**DOCUMENT EXCERPT**
# Soo,How many posts....



## bluewolf (May 3, 2011)

much time do I have to be on the forum before my profile,signature,pm capabilities,

and pic/Q-veiws go into effect?

I see there are a couple of threads covering some of these topics but am to tired to go thru them all

I have lots of pics to post ,things you should know, and questions I want to ask privatly

I sent a pm and don't think it went thru, I tried to post a pic and was informed I wasn't allowed yet...


----------



## SmokinAl (May 3, 2011)

I think you have to have 20 posts.


----------



## alblancher (May 3, 2011)

Go ahead and post the pics,  the mods will ok them and remove the new member restriction.  That is the way it has worked in the past.   Just a way to stop spam and keep the forum clean

You can start a thread and ask someone to pm you if there is a pm restriction on you, I imagine.

Go ahead and post, Look forward to seeing them.


----------



## pineywoods (May 3, 2011)

As for all those options it won't be much longer keep posting. The pics you can go ahead and post all it does it go into a section that a Moderator or Admin has to approve it then it will show up just fine. As was said this is all to try to stop spammers but it does affect our new members for a short time too


----------



## scarbelly (May 3, 2011)

Thanks for helping him out Jerry - you guys rock


----------



## bluewolf (May 4, 2011)

Scarbelly said:


> Thanks for helping him out Jerry - you guys rock




Scarbelly,

I is a "SHE" wolf LOL

and yes thank you everyone for the info and the help

I am so excited to be here and love looking at all the Q-veiw makes me hungry just lookin at pics I have a very over active imagination which includes "smello-vision, and "scratch and taste" so I can tell all that food is yummylicious


----------



## alelover (May 4, 2011)

Thanks for helping her out. They're real good about helping people out around here.


----------



## bluewolf (May 5, 2011)

**TASKS AND EXERCISES**
1 – In the forum thread, who has to approve pictures that a new member posts before they show up?
2 – Reproduce the stretch of the forum thread from "As for all those" through "scarbelly (May 3, 2011)".

**RECORDS PROVIDED**
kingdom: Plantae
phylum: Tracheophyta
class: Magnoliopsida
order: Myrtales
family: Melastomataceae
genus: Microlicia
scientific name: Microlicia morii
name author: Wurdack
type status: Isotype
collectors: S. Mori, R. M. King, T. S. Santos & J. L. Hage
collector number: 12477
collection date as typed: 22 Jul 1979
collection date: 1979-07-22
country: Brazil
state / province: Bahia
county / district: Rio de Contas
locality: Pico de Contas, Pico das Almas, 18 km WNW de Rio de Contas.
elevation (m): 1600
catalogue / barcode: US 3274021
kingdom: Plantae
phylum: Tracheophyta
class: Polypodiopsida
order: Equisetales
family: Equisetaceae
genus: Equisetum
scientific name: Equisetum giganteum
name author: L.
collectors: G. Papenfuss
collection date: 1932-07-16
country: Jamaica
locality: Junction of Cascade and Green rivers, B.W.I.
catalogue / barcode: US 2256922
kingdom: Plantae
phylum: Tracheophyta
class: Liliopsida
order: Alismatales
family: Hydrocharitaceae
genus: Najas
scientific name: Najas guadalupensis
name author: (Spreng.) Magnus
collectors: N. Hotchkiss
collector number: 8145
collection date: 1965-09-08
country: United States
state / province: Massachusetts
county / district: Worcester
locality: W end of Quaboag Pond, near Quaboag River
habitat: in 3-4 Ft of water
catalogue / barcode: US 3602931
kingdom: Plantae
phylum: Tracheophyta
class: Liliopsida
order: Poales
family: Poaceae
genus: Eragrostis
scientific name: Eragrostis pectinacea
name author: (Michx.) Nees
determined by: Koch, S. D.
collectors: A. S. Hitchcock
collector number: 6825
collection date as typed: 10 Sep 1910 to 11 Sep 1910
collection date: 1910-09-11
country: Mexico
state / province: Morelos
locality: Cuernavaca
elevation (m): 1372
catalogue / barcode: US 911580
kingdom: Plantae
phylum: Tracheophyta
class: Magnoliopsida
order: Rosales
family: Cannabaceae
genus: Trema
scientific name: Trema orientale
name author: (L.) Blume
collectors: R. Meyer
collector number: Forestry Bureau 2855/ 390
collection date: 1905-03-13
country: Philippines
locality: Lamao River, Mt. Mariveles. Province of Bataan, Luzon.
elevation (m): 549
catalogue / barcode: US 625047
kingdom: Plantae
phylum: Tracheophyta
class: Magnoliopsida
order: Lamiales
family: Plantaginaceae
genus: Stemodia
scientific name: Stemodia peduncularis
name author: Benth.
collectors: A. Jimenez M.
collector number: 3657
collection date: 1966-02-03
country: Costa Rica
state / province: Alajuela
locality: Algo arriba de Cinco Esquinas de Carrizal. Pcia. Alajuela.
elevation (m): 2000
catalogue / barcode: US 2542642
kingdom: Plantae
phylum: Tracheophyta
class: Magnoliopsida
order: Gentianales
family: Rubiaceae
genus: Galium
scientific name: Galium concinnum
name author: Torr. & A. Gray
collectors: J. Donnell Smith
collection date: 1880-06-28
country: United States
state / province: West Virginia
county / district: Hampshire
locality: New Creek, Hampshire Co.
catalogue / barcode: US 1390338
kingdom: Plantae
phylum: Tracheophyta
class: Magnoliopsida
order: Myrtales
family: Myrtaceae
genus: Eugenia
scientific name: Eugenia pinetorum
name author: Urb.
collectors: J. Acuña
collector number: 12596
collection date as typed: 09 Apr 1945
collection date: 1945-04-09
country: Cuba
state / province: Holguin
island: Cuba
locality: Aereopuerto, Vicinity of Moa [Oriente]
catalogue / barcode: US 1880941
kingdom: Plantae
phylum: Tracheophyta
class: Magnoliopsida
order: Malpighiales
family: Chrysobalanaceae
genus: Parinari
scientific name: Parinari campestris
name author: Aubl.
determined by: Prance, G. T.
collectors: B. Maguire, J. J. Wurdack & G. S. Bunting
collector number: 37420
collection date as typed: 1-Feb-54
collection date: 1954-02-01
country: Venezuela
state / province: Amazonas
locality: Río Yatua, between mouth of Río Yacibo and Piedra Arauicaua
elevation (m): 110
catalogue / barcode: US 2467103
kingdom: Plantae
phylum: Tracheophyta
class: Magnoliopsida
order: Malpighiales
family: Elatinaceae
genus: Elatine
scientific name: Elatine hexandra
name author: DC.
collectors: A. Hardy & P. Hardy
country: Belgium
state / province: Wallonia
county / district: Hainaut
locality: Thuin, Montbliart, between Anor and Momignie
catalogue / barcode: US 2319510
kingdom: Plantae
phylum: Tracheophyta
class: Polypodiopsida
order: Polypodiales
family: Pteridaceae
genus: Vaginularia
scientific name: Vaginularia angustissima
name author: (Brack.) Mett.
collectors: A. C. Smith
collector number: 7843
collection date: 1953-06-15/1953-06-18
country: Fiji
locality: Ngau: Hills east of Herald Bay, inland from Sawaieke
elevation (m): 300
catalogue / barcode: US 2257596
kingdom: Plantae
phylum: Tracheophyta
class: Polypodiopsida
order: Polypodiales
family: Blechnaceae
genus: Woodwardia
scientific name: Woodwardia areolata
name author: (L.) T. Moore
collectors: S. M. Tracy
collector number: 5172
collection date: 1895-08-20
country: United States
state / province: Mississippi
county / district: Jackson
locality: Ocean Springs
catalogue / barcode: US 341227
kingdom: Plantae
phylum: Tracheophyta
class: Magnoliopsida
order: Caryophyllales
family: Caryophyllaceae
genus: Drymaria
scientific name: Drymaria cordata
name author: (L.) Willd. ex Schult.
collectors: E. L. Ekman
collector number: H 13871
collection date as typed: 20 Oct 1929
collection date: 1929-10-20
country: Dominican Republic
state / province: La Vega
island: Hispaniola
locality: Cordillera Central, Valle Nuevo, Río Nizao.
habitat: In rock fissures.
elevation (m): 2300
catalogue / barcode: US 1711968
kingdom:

**ANSWERS GIVEN**
1 – A Moderator or Admin.

2 –
As for all those options it won't be much longer keep posting. The pics you can go ahead and post all it does it go into a section that a Moderator or Admin has to approve it then it will show up just fine. As was said this is all to try to stop spammers but it does affect our new members for a short time too


----------



## scarbelly (May 3, 2011)